# Next Day air question for Sirius



## max1 (Aug 12, 2005)

Hi, all I ordered the Sirius boombox. I am in the process of dumping local radio-I ordered the item today and had it sent next day air. Would I get the unit by Sat or Monday. Am hoping Saturday but monday will work. Probably next spring I will get the home antenna and have the boombox either in the kitchen or living room. Would appreciate a response max.


----------



## Steve Mehs (Mar 21, 2002)

Did you order it from Sirius' website? Unless something has changed they don't do same day shipping. When I got Sirius 2 years ago I used a promo code from howardsterncountdown.com but order directly from Sirius. I opted for 2 day express since it was only a few bucks more then standard, next day air was $25 or something like that. I placed my order on Thursday 10/21/04 and my hardware arrived a week later on 10/28/04.


----------



## pez2002 (Dec 13, 2002)

better to buy from a store like bestbuy


----------



## Steve Mehs (Mar 21, 2002)

True. Unless it's a great deal, I'd rather buy something in the store then online. Plus if there's a problem or it's not what you expected you can take it back for a refund/exchange right away.


----------



## max1 (Aug 12, 2005)

Hey, all, just wanted to let you know that I got the Boombox yesterday at 11:30 ordered it on Thursday on Sirius website. So far so good. Pretty much have Sirius in every room of the house. Am getting good signal strentgh about 3-7 bars. 

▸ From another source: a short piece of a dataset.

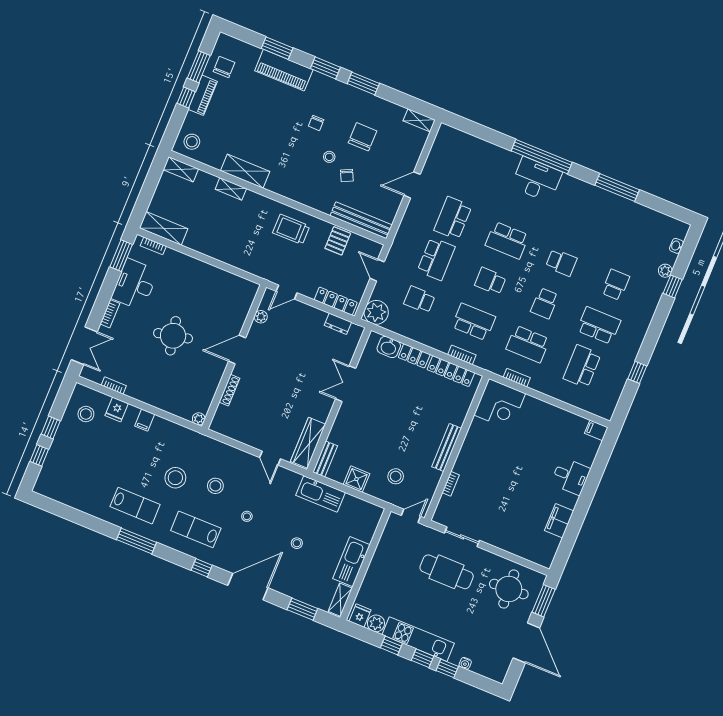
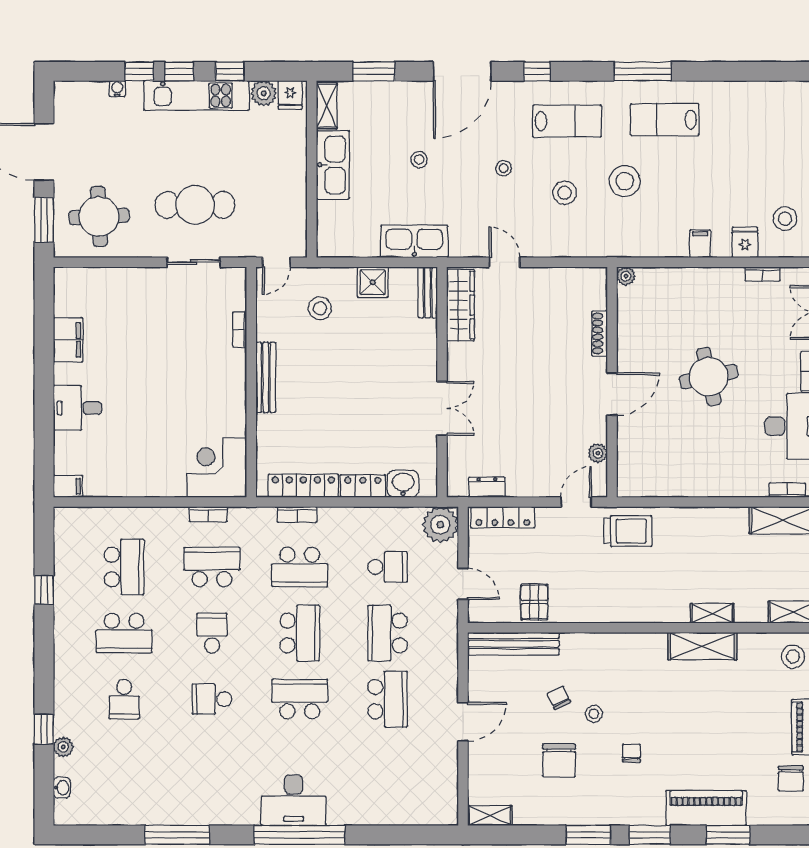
trolley: (291, 229) -> (628, 531), moved
school desk: (490, 281) -> (300, 633), width x1.85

I may add a home antenna this spring and leave a boombox in the living and family room. Am going to try to get signal in the basement I don't think it will work-Thanks again a very happy Sirius subscriber max.


----------



## pez2002 (Dec 13, 2002)

im glad its working for you


----------



## Steve Mehs (Mar 21, 2002)

Cool! So which receiver do you have and what boombox did you just get?


----------



## max1 (Aug 12, 2005)

Steve I got the Sirius sportster boombox the gray one on the website with a Sirius sporster receiver-It was a bundle deal. On a sad note I couldn't get a signal in the basement-will have to listen to local radio when I work out but they have a few good fm stations-- Max.


----------